First Super was also a prime mover among funds in applying for a MySuper product, with the application lodged early on January 2, the first day applications opened.

“As a low-cost fund for working people, we completely support MySuper and it just sends a good signal to our membership for us to be in there really early with an application,” says O’Connor.

“The product itself is pretty much indistinguishable from our existing default fund, but accreditation and having that MySuper boxed ticked early are really important to us.”

It also plays to a recurring theme at First Super: size is no barrier. “It’s certainly been a challenging process, but First Super has shown once again that small funds are just as capable as larger ones of meeting enhanced compliance requirements in a short time frame,” says Stewart.

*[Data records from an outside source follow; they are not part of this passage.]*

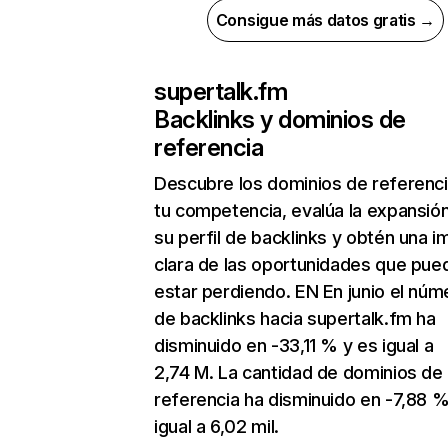
Consigue más datos gratis →
supertalk.fm
Backlinks y dominios de
referencia
Descubre los dominios de referenc
tu competencia, evalúa la expansió
su perfil de backlinks y obtén una 
clara de las oportunidades que pue
estar perdiendo. EN En junio el núm
de backlinks hacia supertalk.fm ha
disminuido en -33,11 % y es igual a
2,74 M. La cantidad de dominios de
referencia ha disminuido en -7,88 %
igual a 6,02 mil.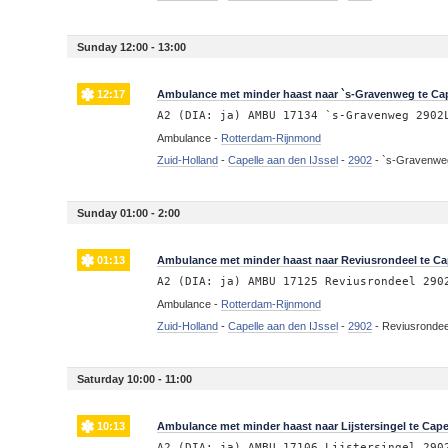
Sunday 12:00 - 13:00
12:17
Ambulance met minder haast naar `s-Gravenweg te Cape
A2 (DIA: ja) AMBU 17134 `s-Gravenweg 2902
Ambulance -
Rotterdam-Rijnmond
Zuid-Holland
-
Capelle aan den IJssel
-
2902
-
`s-Gravenweg
Sunday 01:00 - 2:00
01:13
Ambulance met minder haast naar Reviusrondeel te Cap
A2 (DIA: ja) AMBU 17125 Reviusrondeel 290
Ambulance -
Rotterdam-Rijnmond
Zuid-Holland
-
Capelle aan den IJssel
-
2902
-
Reviusrondeel
Saturday 10:00 - 11:00
10:13
Ambulance met minder haast naar Lijstersingel te Capel
A2 (DIA: ja) AMBU 17106 Lijstersingel 290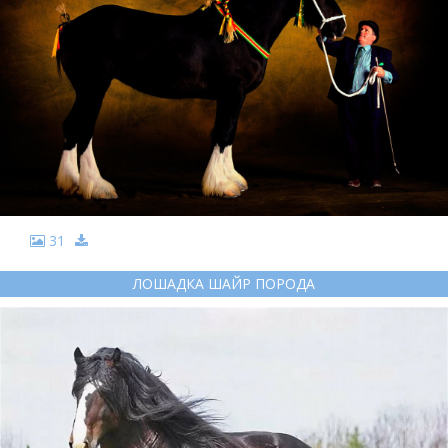
31
ЛОШАДКА ШАЙР ПОРОДА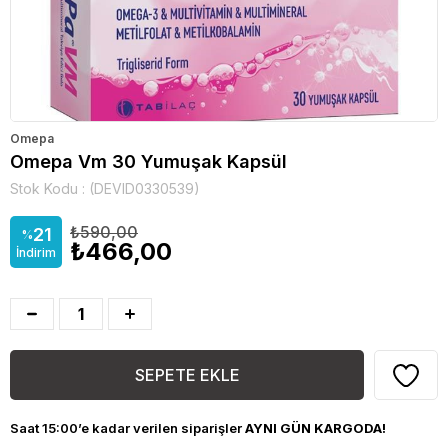
Omepa
Omepa Vm 30 Yumuşak Kapsül
Stok Kodu
(DEVID0330539)
₺590,00
21
%
₺466,00
İndirim
Saat 15:00’e kadar verilen siparişler
AYNI GÜN KARGODA!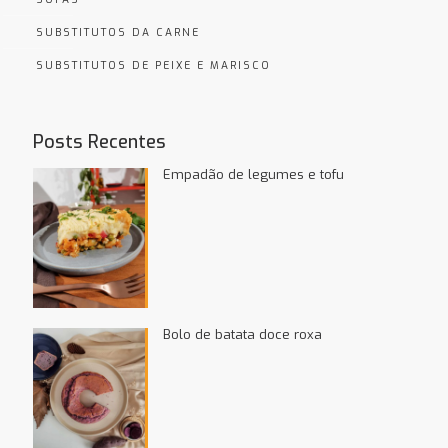
SUBSTITUTOS DA CARNE
SUBSTITUTOS DE PEIXE E MARISCO
Posts Recentes
Empadão de legumes e tofu
Bolo de batata doce roxa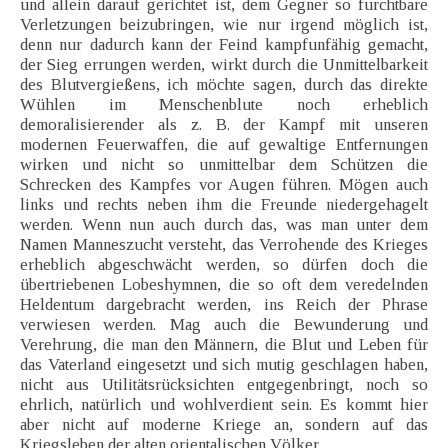
und allein darauf gerichtet ist, dem Gegner so furchtbare
Verletzungen beizubringen, wie nur irgend möglich ist,
denn nur dadurch kann der Feind kampfunfähig gemacht,
der Sieg errungen werden, wirkt durch die Unmittelbarkeit
des Blutvergießens, ich möchte sagen, durch das direkte
Wühlen im Menschenblute noch erheblich
demoralisierender als z. B. der Kampf mit unseren
modernen Feuerwaffen, die auf gewaltige Entfernungen
wirken und nicht so unmittelbar dem Schützen die
Schrecken des Kampfes vor Augen führen. Mögen auch
links und rechts neben ihm die Freunde niedergehagelt
werden. Wenn nun auch durch das, was man unter dem
Namen Manneszucht versteht, das Verrohende des Krieges
erheblich abgeschwächt werden, so dürfen doch die
übertriebenen Lobeshymnen, die so oft dem veredelnden
Heldentum dargebracht werden, ins Reich der Phrase
verwiesen werden. Mag auch die Bewunderung und
Verehrung, die man den Männern, die Blut und Leben für
das Vaterland eingesetzt und sich mutig geschlagen haben,
nicht aus Utilitätsrücksichten entgegenbringt, noch so
ehrlich, natürlich und wohlverdient sein. Es kommt hier
aber nicht auf moderne Kriege an, sondern auf das
Kriegsleben der alten orientalischen Völker.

Other initiatives that belie First Super’s relatively small size were early moves into low-cost financial advice, allocated pensions and business and personal loans. All this has been accomplished by a fund that has only four full-time employees and no chief investment officer.

Assets at First

Chief executive Graeme Russell – soon to take the CEO job at Media Super – has played a major role on the investment committee, which is advised by Frontier Advisors, with major mandates to Industry Funds Management, property investor ISPT and fund manager Allan Gray, formerly Orbis Investment Management. “We really like the collaborative investment vehicles such as IFM and ISPT,” O’Connor says. “For us, they are excellent vehicles to invest in and we also wholeheartedly support the basic concept of collaborative investment with other industry funds, because it is low-cost, accountable to us, and aligned with our values.

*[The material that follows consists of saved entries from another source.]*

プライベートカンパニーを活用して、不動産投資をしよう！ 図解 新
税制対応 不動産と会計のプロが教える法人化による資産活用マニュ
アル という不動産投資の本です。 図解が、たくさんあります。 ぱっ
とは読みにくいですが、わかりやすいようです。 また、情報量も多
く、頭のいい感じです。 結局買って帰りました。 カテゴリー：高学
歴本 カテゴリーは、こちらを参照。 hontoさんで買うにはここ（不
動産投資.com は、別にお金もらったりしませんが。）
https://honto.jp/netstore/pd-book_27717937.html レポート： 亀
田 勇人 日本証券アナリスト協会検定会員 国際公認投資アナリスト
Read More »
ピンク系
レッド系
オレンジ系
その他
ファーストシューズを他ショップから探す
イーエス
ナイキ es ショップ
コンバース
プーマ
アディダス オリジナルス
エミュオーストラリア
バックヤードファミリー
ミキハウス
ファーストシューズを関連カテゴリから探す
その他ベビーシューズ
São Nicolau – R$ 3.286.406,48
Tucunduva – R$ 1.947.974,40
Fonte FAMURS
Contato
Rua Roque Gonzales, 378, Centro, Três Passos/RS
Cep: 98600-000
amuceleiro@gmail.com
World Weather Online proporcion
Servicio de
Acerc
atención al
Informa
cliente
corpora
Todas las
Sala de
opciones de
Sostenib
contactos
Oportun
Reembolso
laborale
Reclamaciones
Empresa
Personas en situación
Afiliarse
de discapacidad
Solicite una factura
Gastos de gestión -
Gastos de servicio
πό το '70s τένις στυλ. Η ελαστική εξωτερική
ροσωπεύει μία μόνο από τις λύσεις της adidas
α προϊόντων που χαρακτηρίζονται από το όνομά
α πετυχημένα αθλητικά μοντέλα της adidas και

“The other relationships, such as Frontier and Allan Gray, we are also very happy with – we’ve been able to work with them and reach an understanding which we think has delivered some good results.”

The target return for the balanced default fund is CPI plus 3.5 per cent over a rolling five-year period, and over the last five years the fund has delivered 2 per cent growth. One-year performance is significantly better – at 6.7 per cent – while the 10-year performance is 5 per cent.

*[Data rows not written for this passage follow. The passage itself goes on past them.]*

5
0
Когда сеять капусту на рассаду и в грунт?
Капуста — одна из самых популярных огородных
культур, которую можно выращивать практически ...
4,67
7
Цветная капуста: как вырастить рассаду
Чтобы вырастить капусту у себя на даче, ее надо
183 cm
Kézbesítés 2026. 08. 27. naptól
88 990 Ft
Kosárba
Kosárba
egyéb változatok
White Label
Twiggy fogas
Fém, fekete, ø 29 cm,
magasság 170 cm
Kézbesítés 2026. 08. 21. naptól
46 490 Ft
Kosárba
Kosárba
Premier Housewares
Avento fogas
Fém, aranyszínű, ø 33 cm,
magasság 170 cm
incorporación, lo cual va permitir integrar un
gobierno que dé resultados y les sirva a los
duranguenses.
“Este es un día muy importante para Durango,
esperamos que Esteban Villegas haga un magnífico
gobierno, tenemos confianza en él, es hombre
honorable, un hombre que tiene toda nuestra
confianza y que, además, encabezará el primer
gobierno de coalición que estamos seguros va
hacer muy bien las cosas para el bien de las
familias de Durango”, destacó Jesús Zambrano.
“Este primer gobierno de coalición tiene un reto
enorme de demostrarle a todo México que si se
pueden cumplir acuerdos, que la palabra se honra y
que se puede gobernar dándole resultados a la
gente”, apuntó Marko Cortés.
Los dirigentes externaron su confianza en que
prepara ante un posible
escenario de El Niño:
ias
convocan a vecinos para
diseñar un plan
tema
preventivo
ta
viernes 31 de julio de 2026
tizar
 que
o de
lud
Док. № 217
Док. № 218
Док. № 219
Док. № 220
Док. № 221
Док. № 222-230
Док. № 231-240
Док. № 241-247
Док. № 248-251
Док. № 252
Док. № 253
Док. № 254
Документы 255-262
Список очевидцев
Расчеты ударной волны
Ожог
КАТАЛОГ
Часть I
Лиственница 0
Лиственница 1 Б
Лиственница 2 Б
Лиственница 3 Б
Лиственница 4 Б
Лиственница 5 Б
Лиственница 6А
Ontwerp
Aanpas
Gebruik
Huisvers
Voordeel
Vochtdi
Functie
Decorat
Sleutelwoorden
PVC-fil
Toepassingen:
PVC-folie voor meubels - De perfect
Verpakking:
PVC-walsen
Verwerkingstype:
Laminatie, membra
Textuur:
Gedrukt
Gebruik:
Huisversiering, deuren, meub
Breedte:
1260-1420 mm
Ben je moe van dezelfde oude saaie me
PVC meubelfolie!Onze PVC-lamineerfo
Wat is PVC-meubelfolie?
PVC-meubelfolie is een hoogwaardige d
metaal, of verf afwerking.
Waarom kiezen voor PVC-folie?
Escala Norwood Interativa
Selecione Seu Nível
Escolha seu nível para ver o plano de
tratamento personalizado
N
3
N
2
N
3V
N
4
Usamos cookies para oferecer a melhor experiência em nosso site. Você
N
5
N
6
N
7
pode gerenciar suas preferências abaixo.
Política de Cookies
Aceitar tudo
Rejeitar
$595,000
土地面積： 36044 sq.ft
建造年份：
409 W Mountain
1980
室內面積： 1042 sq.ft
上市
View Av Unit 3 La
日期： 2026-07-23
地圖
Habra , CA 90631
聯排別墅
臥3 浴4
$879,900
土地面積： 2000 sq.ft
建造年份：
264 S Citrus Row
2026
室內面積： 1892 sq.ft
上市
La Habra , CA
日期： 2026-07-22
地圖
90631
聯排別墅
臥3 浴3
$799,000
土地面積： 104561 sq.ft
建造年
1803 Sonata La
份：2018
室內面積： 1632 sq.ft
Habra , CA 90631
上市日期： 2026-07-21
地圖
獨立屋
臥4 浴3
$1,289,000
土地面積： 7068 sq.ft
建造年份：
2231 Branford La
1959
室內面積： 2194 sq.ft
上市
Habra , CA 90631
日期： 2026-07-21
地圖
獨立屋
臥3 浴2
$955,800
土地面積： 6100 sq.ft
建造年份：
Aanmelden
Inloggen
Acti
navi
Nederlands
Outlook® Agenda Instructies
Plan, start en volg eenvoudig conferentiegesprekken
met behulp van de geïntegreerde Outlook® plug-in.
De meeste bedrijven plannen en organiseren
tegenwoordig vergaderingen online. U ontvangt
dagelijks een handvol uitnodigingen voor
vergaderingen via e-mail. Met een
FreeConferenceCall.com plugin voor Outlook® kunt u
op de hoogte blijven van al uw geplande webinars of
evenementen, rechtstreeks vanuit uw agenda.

“I think we have fared reasonably well in the tough market,” says O’Connor. “It reflects our membership, but we have been more defensive in recent years – we used to be 70-per-cent growth and 30-percent defensive but now we are at 60:40. As we’ve done that we’ve gone into some different asset classes, diversifying into credit, for example.”

In the balanced portfolio, target allocations are 24 per cent for Australian equities, 18 per cent international equities while – reflecting the more defensive nature of the fund – 28 per cent is in fixed interest and 10 per cent in property.

“We try and explain to people that there are other options in the fund and they can mix and match if they want to, but in reality there is very little uptake – some members like to be more engaged but the majority of our members take the view that its our job to look after their money, so they like to put it right back on us,” explains O’Connor.

Accountability and motivation

This theme of accountability is one reason behind First Super’s wariness of further mergers. Both O’Connor and Stewart take the view that the 2008 merger brought together complimentary industry groups and delivered a fund which was small enough to be connected to its membership, and big enough to gain some modest economies of scale.

“You’d never say never about another merger because it’s all about the members’ interests, but we think we’ve got it pretty much right at the moment,” says O’Connor. “Our people are battlers. They were the ones out fighting the fires over Christmas and New Year. If that can’t motivate you as a trustee to do the right thing for their retirement savings, then nothing will.”